Multilingual Speech Recognition Initiative for African Languages

Kamel Gaanoun, Abdou Mohamed Naira, Anass Allak, Imade Benelallam

Published: 20 Mar 2023, Last Modified: 26 May 2024OpenReview Archive Direct UploadEveryoneCC BY 4.0

Abstract: This paper summarizes a speech recognition initiative for African languages. More precisely, we propose innovative approaches that address the low-resource property of these languages. For both monolingual and multilingual systems, our methods rely on self-supervised pre-trained models for multiple languages. We tested our method on seven African languages and dialects: Amharic, Darija, Fongbe, Sudanese, Swahili, Wolof, and Yoruba.

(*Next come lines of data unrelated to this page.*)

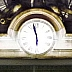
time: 5:57
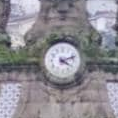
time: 4:11
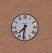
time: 7:31
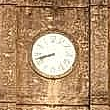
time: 8:42
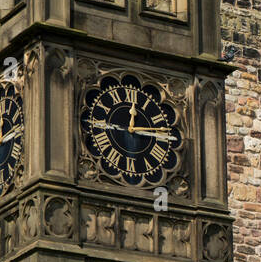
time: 12:14
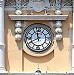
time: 11:40
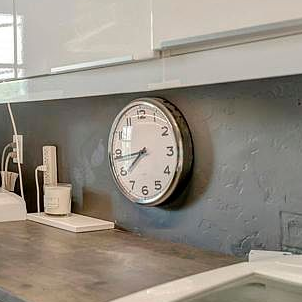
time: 7:43
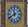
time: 11:40
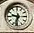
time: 9:33
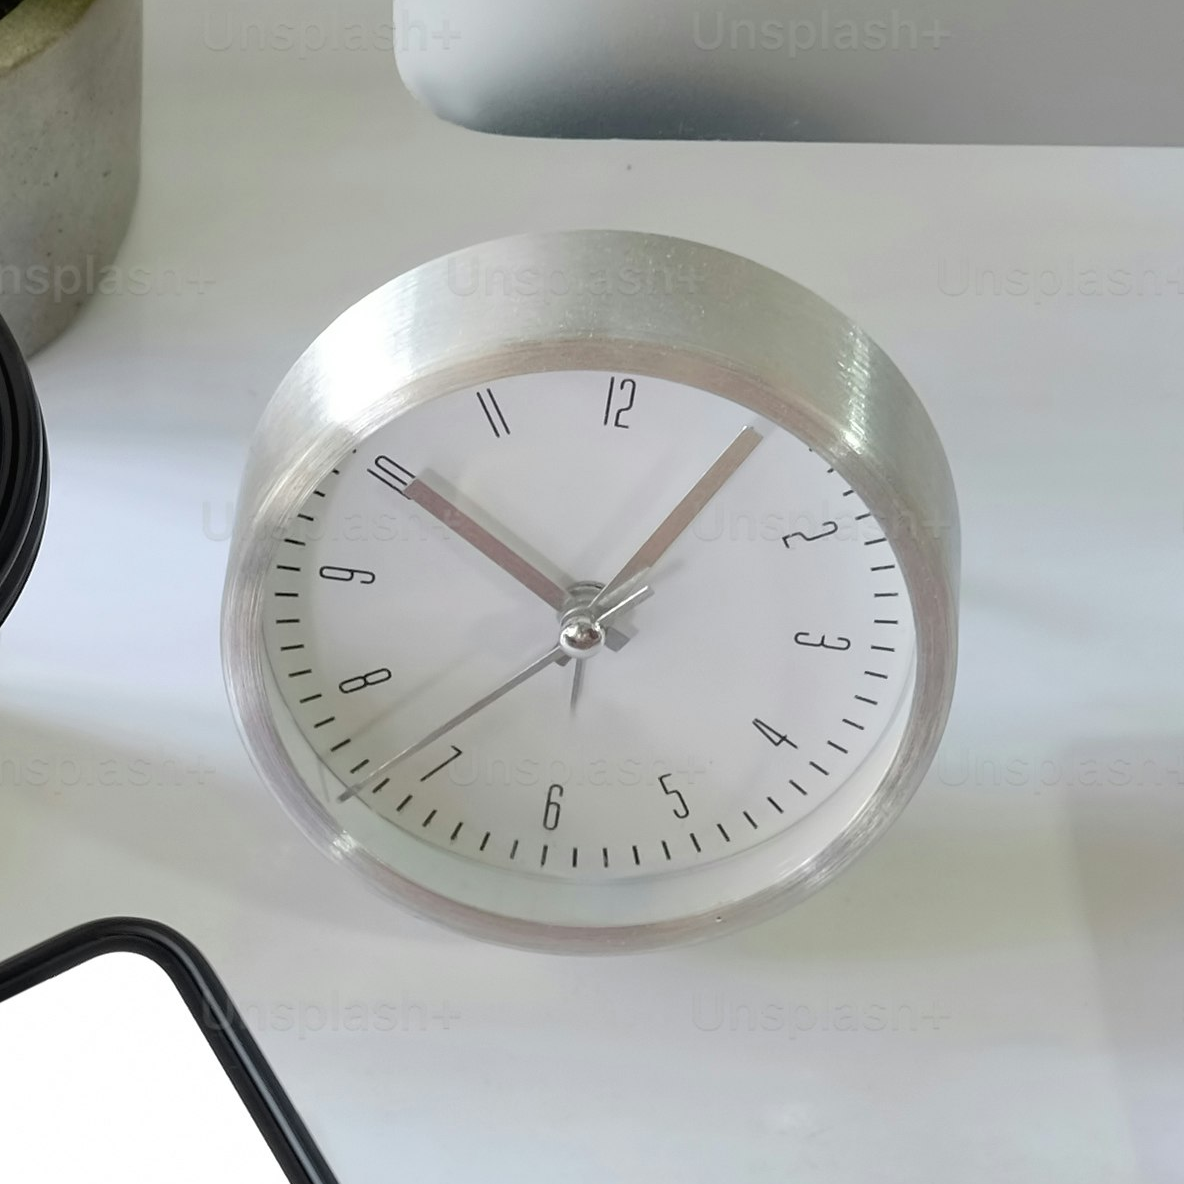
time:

We first trained monolingual models that were used as baselines, and then proposed proof-of-concepts for systems that handle multiple languages. Our multilingual systems were based on three scenarios:(a) we trained a single model by concate-nating the multilingual corpora;(b) we discussed this first model by testing another joint model that predicts the spoken language using language-specific tokens before the text transcription; and (c) we fed a one-hot encoder vector to the latent feature extractions before training the single model and for inference. For this purpose, a language identification model is required. We also investigated the impact of lexical ambiguity by removing diacritics from text in some languages.